> [Material for this exercise]:
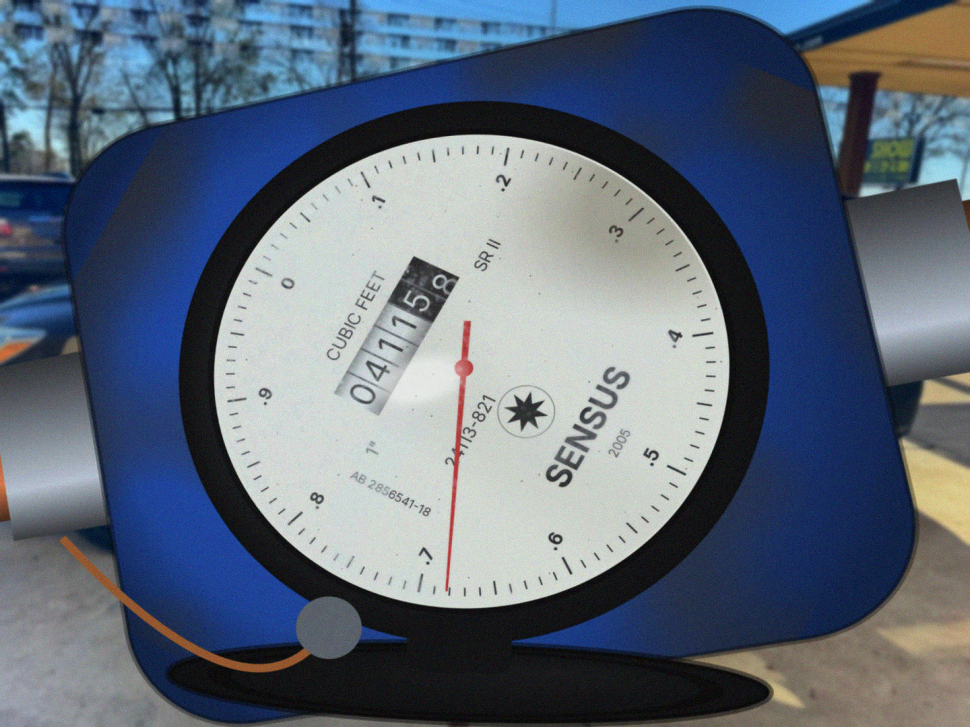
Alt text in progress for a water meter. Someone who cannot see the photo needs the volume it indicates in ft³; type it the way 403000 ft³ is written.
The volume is 41157.68 ft³
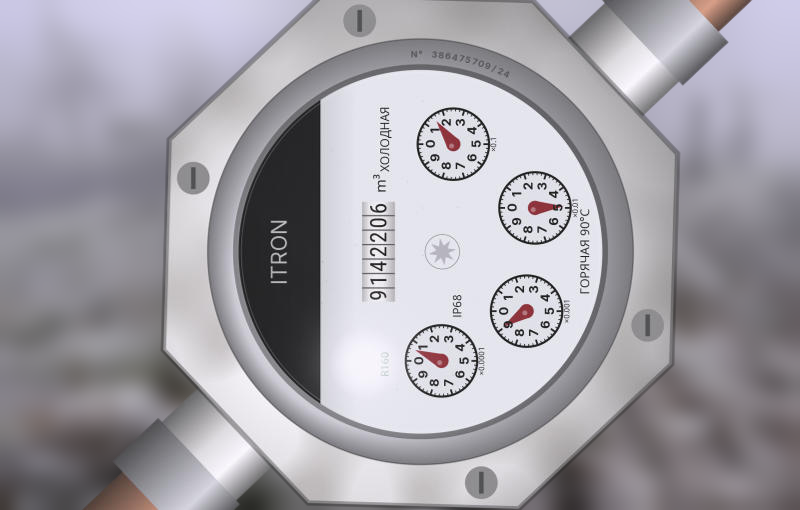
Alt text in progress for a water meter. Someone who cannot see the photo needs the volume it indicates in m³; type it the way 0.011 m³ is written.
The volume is 9142206.1490 m³
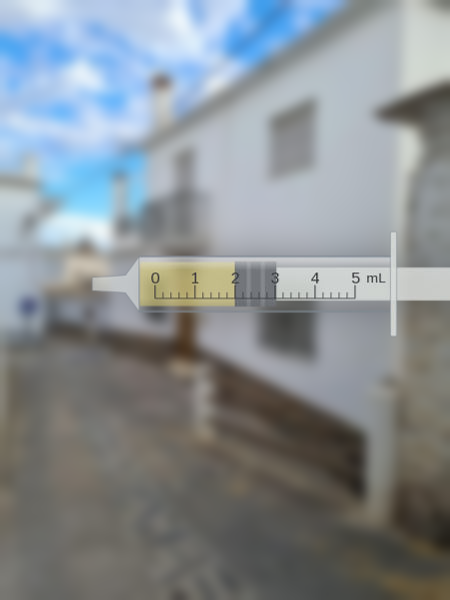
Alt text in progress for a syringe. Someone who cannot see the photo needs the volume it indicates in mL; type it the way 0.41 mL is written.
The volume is 2 mL
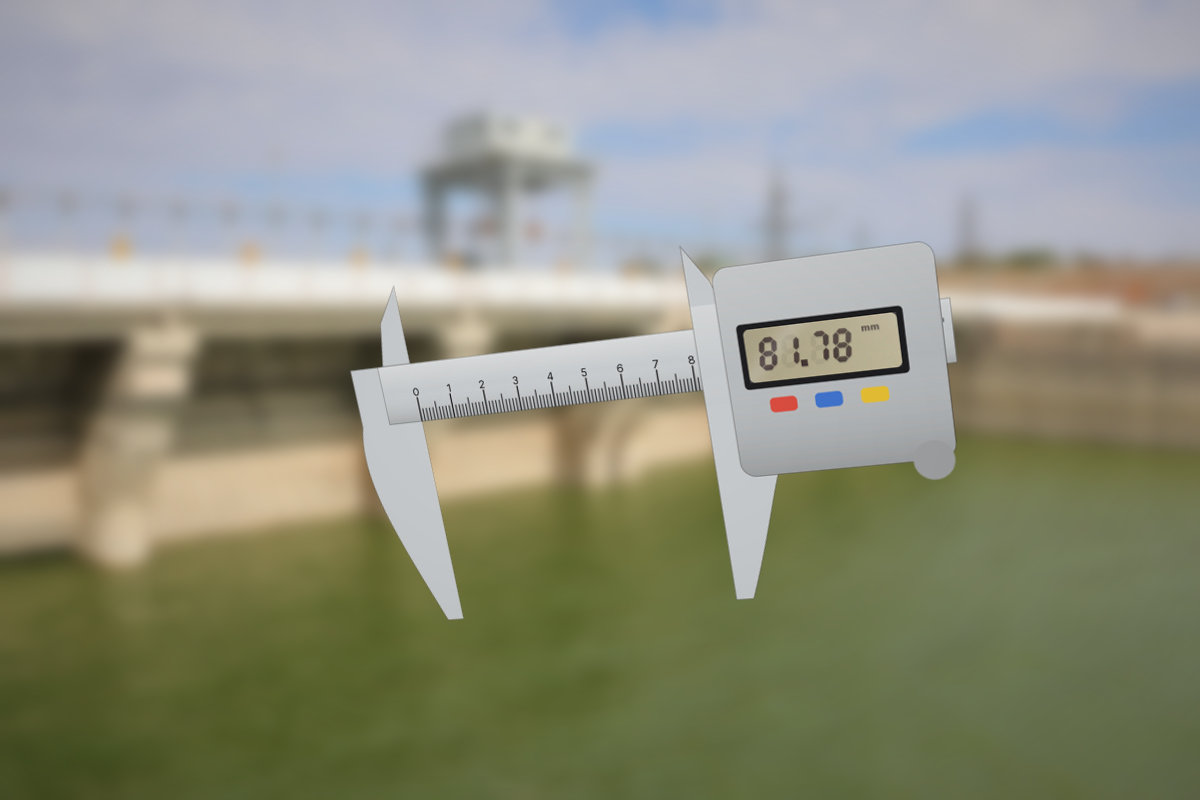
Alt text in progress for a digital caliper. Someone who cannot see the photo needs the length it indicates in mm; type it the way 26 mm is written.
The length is 81.78 mm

> [Work to be completed]:
Copy out all the items above with every "Someone who cannot see the photo" swapped for "A reader who cannot see the photo" and nothing else changed. Leave the pictures out.

> [Final answer]:
Alt text in progress for a water meter. A reader who cannot see the photo needs the volume it indicates in ft³; type it the way 403000 ft³ is written.
The volume is 41157.68 ft³
Alt text in progress for a water meter. A reader who cannot see the photo needs the volume it indicates in m³; type it the way 0.011 m³ is written.
The volume is 9142206.1490 m³
Alt text in progress for a syringe. A reader who cannot see the photo needs the volume it indicates in mL; type it the way 0.41 mL is written.
The volume is 2 mL
Alt text in progress for a digital caliper. A reader who cannot see the photo needs the length it indicates in mm; type it the way 26 mm is written.
The length is 81.78 mm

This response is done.